Biostatistics Flashcards
Quantitative/Continuous
Variables that can theoretically have values between points (decimal points)
t-test, ANOVA, linear regression
Categorical/Discrete
No intermediate values possible (no decimal points)
Chi square, logistic regression (Cohen’s Kappa)
Central Tendency
Most frequently used is mean (sensitive to outliers)
Mean, Median, Mode
Measures of dispersion (3)
Range (highest to lowest)
Interquartile range (75th percentile minus 25th)

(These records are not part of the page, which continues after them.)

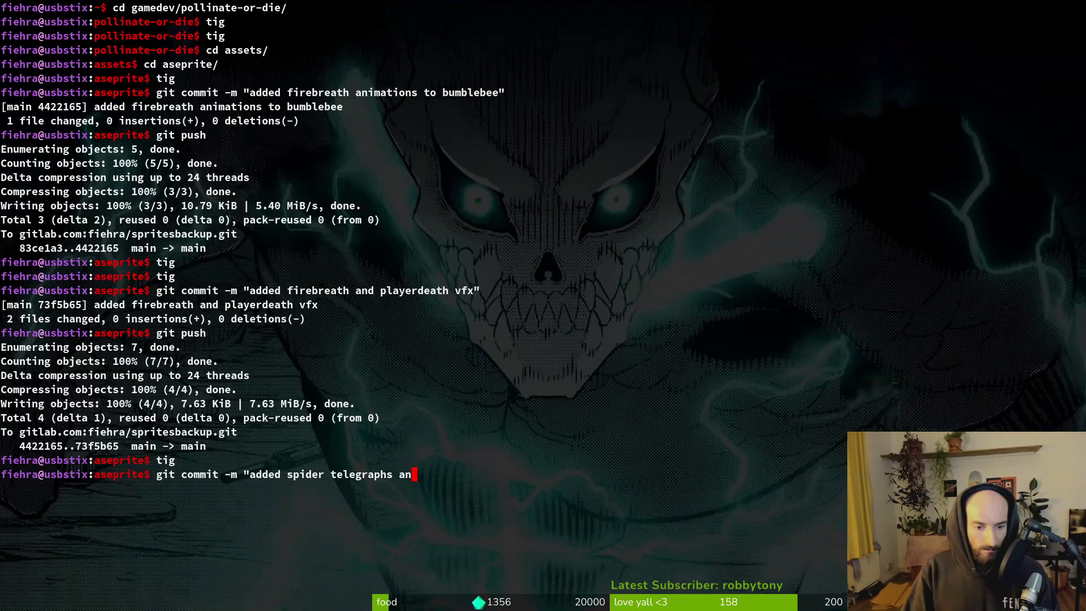
pyautogui.write('"')
pyautogui.press('Return')
pyautogui.write('tig')
pyautogui.press('Return')
# - Stage dungScarab.aseprite and shop_shield.aseprite in tig for the next commit
pyautogui.press('s')
pyautogui.press('Down')
pyautogui.press('Down')
pyautogui.press('Down')
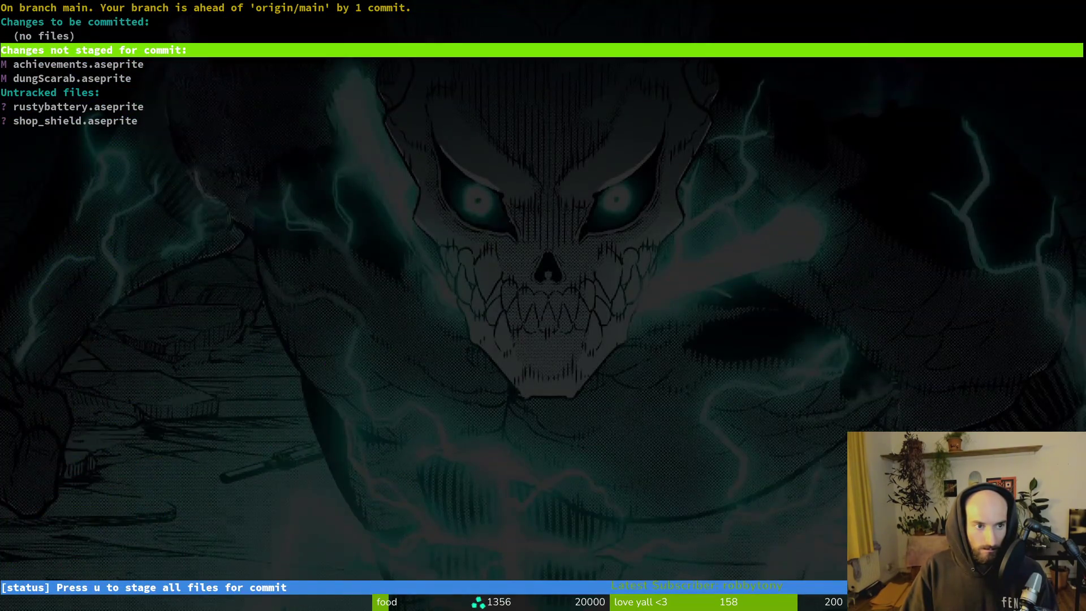
pyautogui.press('u')
pyautogui.press('Down')
pyautogui.press('u')
pyautogui.press('q')
pyautogui.press('q')
# - Commit the dung beetle and shop work, correcting message typos, and push to GitLab
pyautogui.write('git commit -m "add')
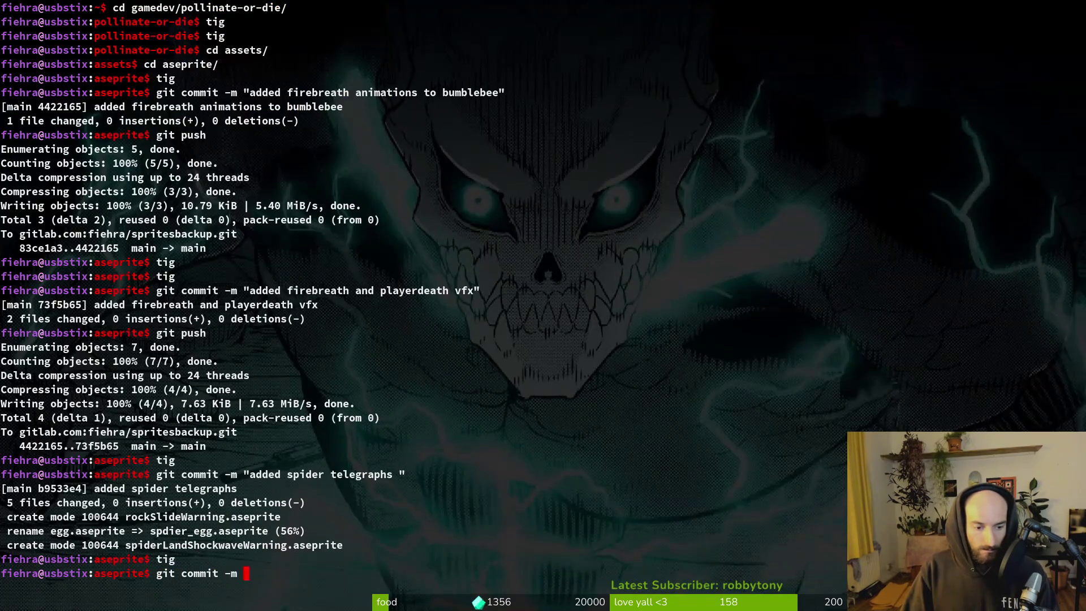
pyautogui.press('BackSpace')
pyautogui.press('BackSpace')
pyautogui.press('BackSpace')
pyautogui.write('adde')
pyautogui.press('BackSpace')
pyautogui.press('BackSpace')
pyautogui.press('BackSpace')
pyautogui.write('wrok')
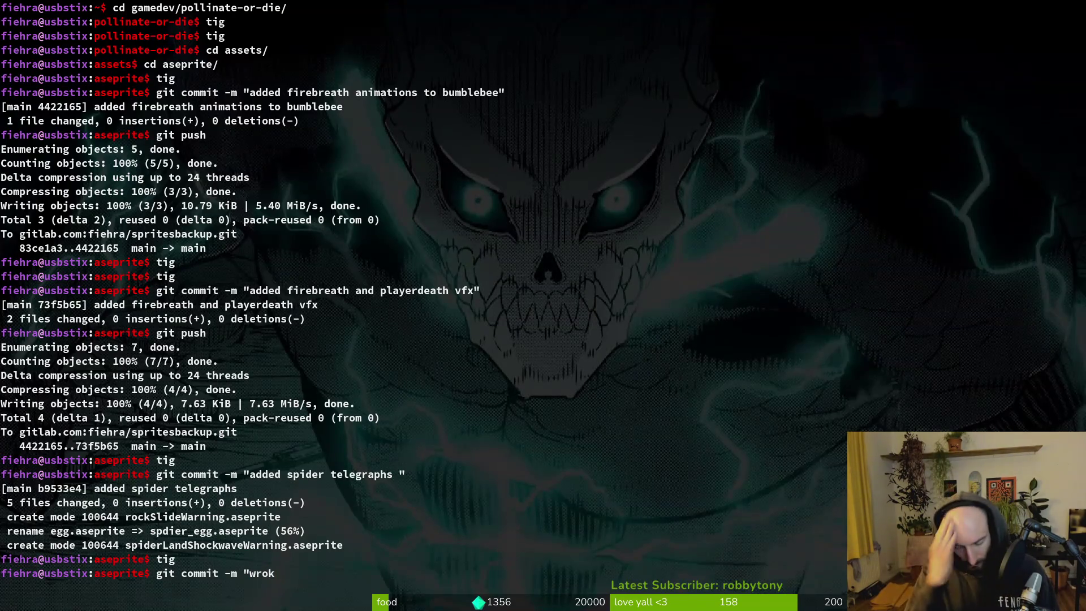
pyautogui.press('BackSpace')
pyautogui.press('BackSpace')
pyautogui.press('BackSpace')
pyautogui.write('orking on')
pyautogui.press('BackSpace')
pyautogui.press('BackSpace')
pyautogui.press('BackSpace')
pyautogui.write('ed on ')
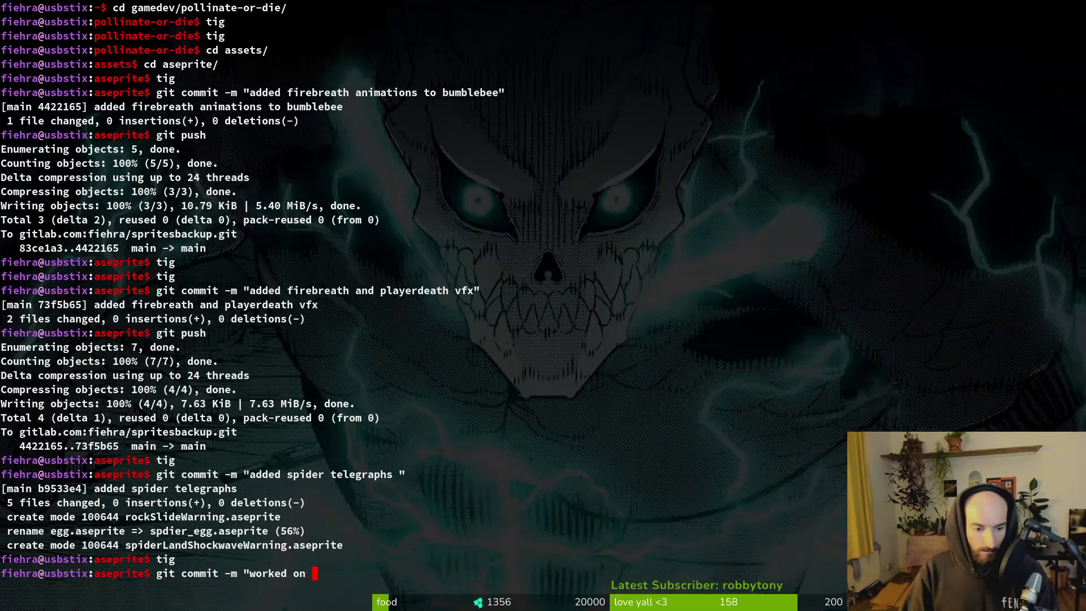
pyautogui.write('dung beetle an')
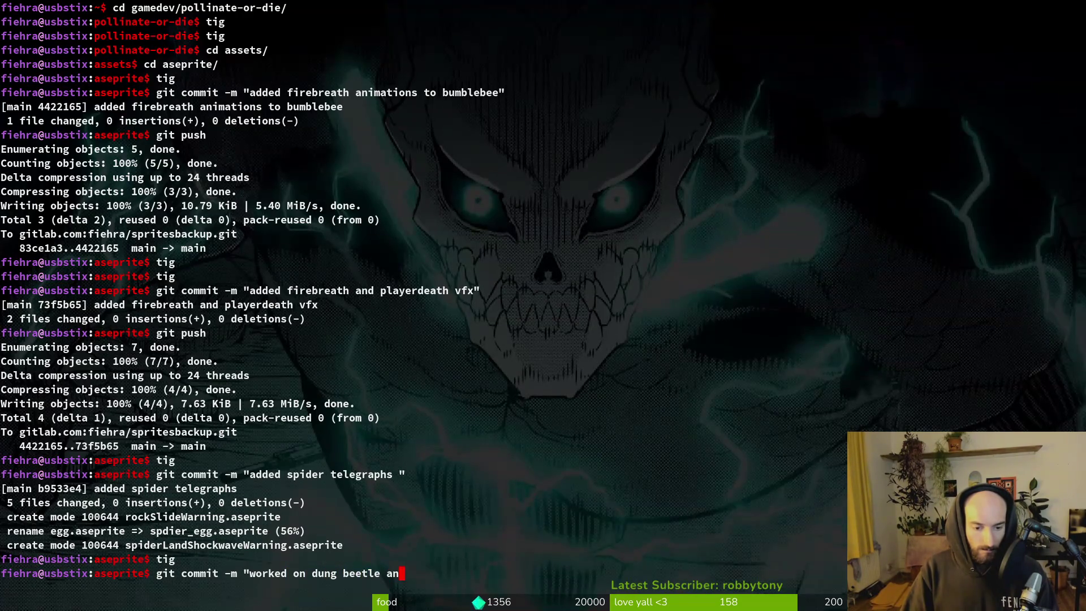
pyautogui.write('d shop"')
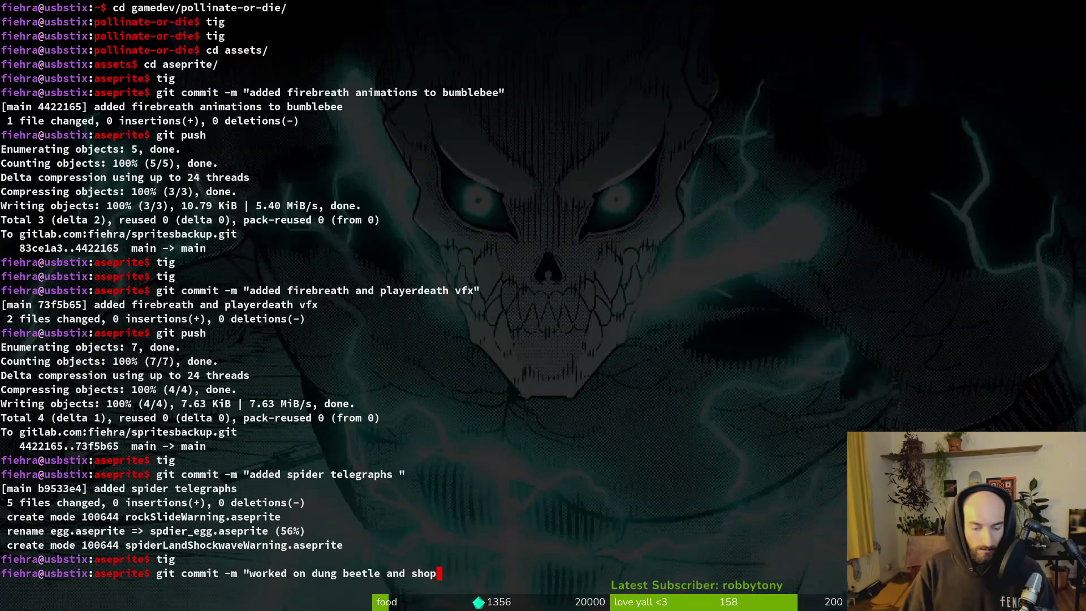
pyautogui.press('Return')
pyautogui.write('gitp ush')
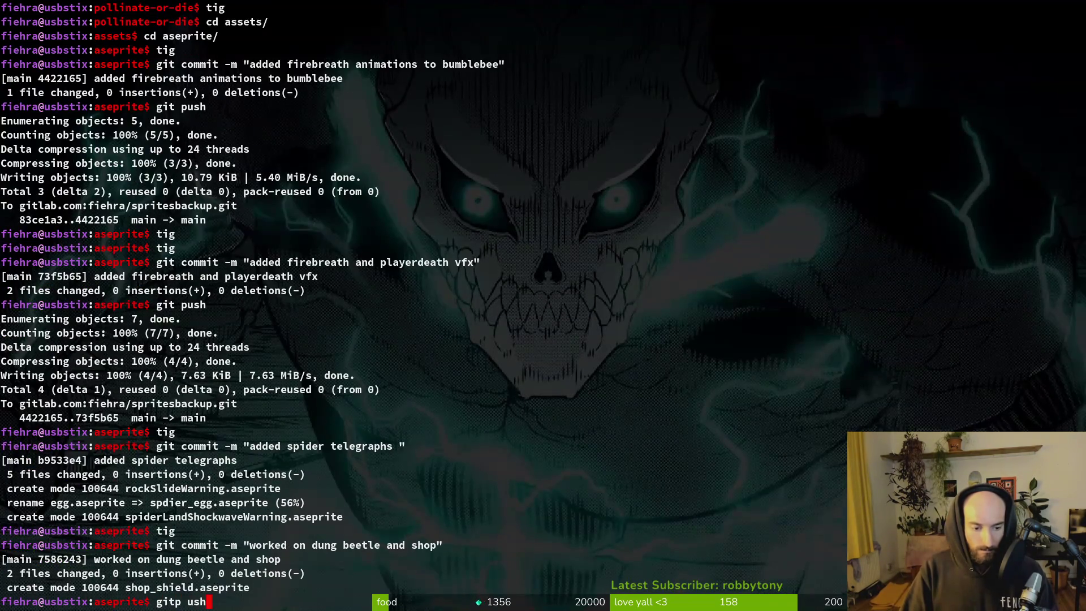
pyautogui.press('Return')
pyautogui.write('git push')
pyautogui.press('Return')
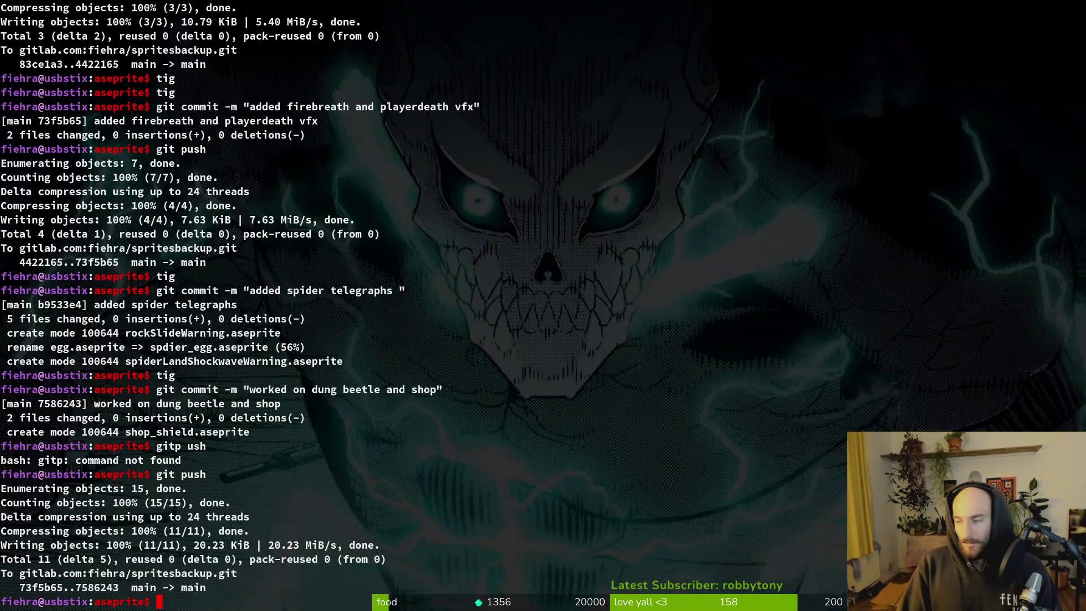
# - Stage achievements.aseprite, commit 'updated first flight achievement icon', and push it to GitLab
pyautogui.write('tig')
pyautogui.press('Return')
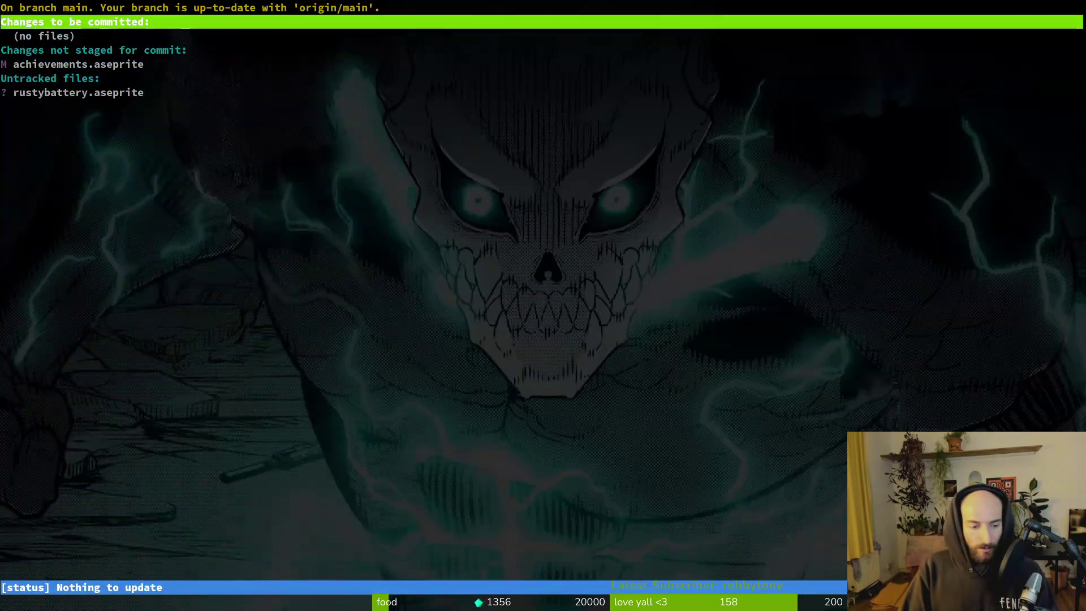
pyautogui.press('Down')
pyautogui.press('Down')
pyautogui.write('uqgit commit ;m')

Variance (spread of data around the mean)
Dependent
Outcome of interest, in relation to the independent variable
Independent
Risk factors or indicators of disease, exposure
Parametric
Make an assumption about the underlying distribution
Nonparametric
Do not make any assumptions about the distribution, therefore considered robust
MED - Minimum Expected Difference
The smallest measured difference between comparison groups that the investigator would like this study to detect
P-value
Probability that the finding is because of chance, generally is less than 0.05 the test is statistically significant
Power
Ability to find a difference when there is a difference (80%), probability of rejecting the hypothesis
Confidence interval
A range that you think will contain the true population parameter that you are measuring
Measure of statistical significance and precision
Type 1 error
False discover, when we reject a true null hypothesis
Type 2 error
When we fail to reject the null hypothesis that is false
t-test
Comparing means of two samples for a statistically meaningful difference
Outcomes have to be continuous
Independent sample t-tests
Compares the mean of a sample to some specified value (some value)
Two sample t-test
Compares the means of two different independent samples, assumes normality and equality of sample size and variance (Ex. Compare class 2020 to 2021)
Paired t-test
Used for before and after tests or differences between experimental and placebo groups
Pearson’s correlation
Measure of strength of linear relationship ‘
r (slope) of 0 may or may not always mean lack of relationship
Positive, negative, no correlation, correlation but no r
Cohen’s Kappa
Used to measure observer agreement (inter examiner reliability)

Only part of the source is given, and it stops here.